Whether we find such figures shocking depends on our societal vision and values. The Prime Minister wants to ‘build the future’. But many futures are possible. We could, for instance, choose to continue exporting many of our most talented people and remain on our long, slow journey of relative economic decline. Continuing to invest only modestly in R&D would be consistent with that choice.
Alternatively, we could seek to build a prosperous, fair, sustainable, resilient, knowledge-based economy, with a vibrant and flourishing research culture.
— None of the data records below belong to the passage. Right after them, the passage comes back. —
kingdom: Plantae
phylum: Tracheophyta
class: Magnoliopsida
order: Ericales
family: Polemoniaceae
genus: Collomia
Almost certainly, however, that would need much greater public and private investment in R&D. And that, in turn, would require different governmental priorities, expressed as strongly pro-innovation policy settings maintained over decades.
Most other small, advanced economies embraced the latter path long ago, as Figure 1 highlights. And some are now redoubling their efforts. In Finland, for instance, a cross-party agreement was reached in recent years to lift gross domestic R&D expenditure from around 3% of GDP to 4% by 2030.
For NZ to match such an ambitious goal, total annual R&D expenditure would need to increase from around $6.4 billion currently to almost $18 billion, with public expenditure on research, including that of our eight universities, rising from around $2.4 billion to about $6 billion.
Could NZ embrace such a goal? Currently, no parliamentary party has such ambitions. But why are these goals realistic in other small democracies like Finland? Why do their politicians – whether of the left, right, or centre – value scientific endeavour, innovation, and investing for the future so much more than their NZ counterparts?
Presumably, one answer lies in their political culture, and hence what matters to their citizens. For our local researchers the bad news is that currently our political community does not value science highly. Yet there is also good news: political cultures can change. But how? What are the relevant levers? That, of course, takes us from the politics of science to the science of politics, not least the role of political leadership, social movements, advocacy and campaigning, coalition building, and much else.
I lack any simple answers. Moreover, the current government has substantially reduced public spending on social science research. Hence, a well-funded research project dedicated to investigating such matters is unlikely.
One thing, however, is clear: if NZ desires a thriving, innovative, pioneering research community – and all its potential economic, social, and environmental benefits – this will not happen by accident. It will require dedicated, persistent, vigorous advocacy, along with visionary political, business and civic leadership, and durable cross-party support. Is that your calling?